Foram 11 anos de uma guerra travada muito além dos tribunais no Brasil e no exterior. Espionagem, chantagem, fraudes e duas operações da Polícia Federal compõem o enredo. Os dois lados saíram maculados e daí nasceu a ideia da fusão. Dantas desistiu do setor de telefonia em troca de cerca de 1 bilhão de reais e de um armistício com o PT. Os fundos, por sua vez, aceitaram o comando de Jereissati e da Andrade Gutierrez.

O sonho da “supertele” nacional durou menos de cinco anos. Em 2013, a Portugal Telecom adquiriu o controle da OI, em outra operação nebulosa. Os portugueses não caíram de paraquedas no imbróglio. Em 2005, CartaCapital revelou na reportagem A conexão Lisboa que José Dirceu havia autorizado o publicitário Marcos Valério Fernandes de Souza a viajar a Lisboa e oferecer um negócio aos acionistas da Portugal Telecom.

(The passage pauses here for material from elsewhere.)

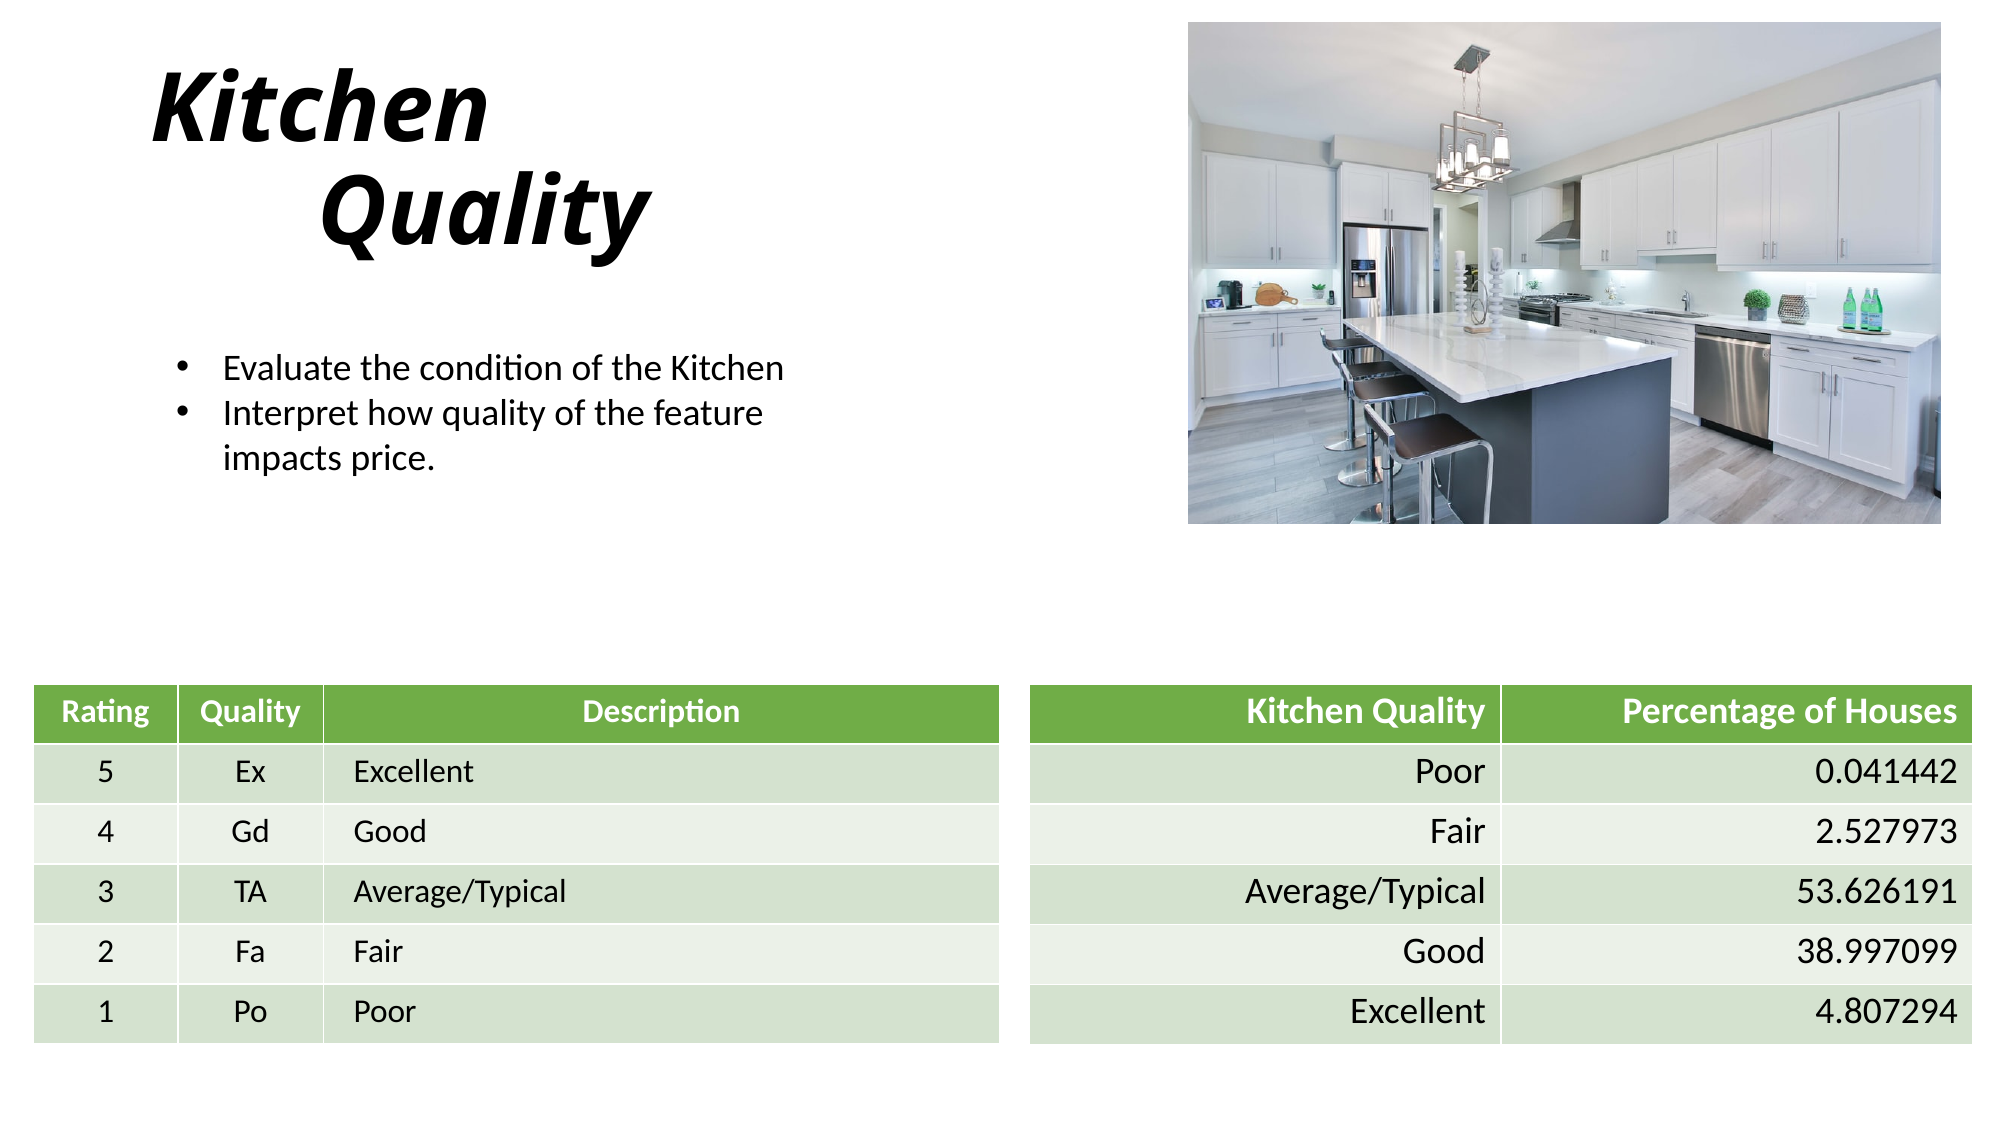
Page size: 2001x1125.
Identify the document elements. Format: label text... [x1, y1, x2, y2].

O objetivo era o mesmo que embasou a criação da OI: solucionar o impasse entre Dantas e os fundos de pensão. O banqueiro venderia aos portugueses a então Telemig Celular. O dinheiro, cerca de 5 bilhões de reais, seria usado para comprar a parte da italiana TIM na Brasil Telecom. E as fundações estatais? Seriam obrigadas pelo governo a acatar o domínio do dono do Opportunity. O escândalo do “mensalão” atrapalhou os planos.

Concebida para resolver um problema acionário e politico-criminal, sem uma estratégia clara de negócios, o destino da “supertele” não poderia ser diferente.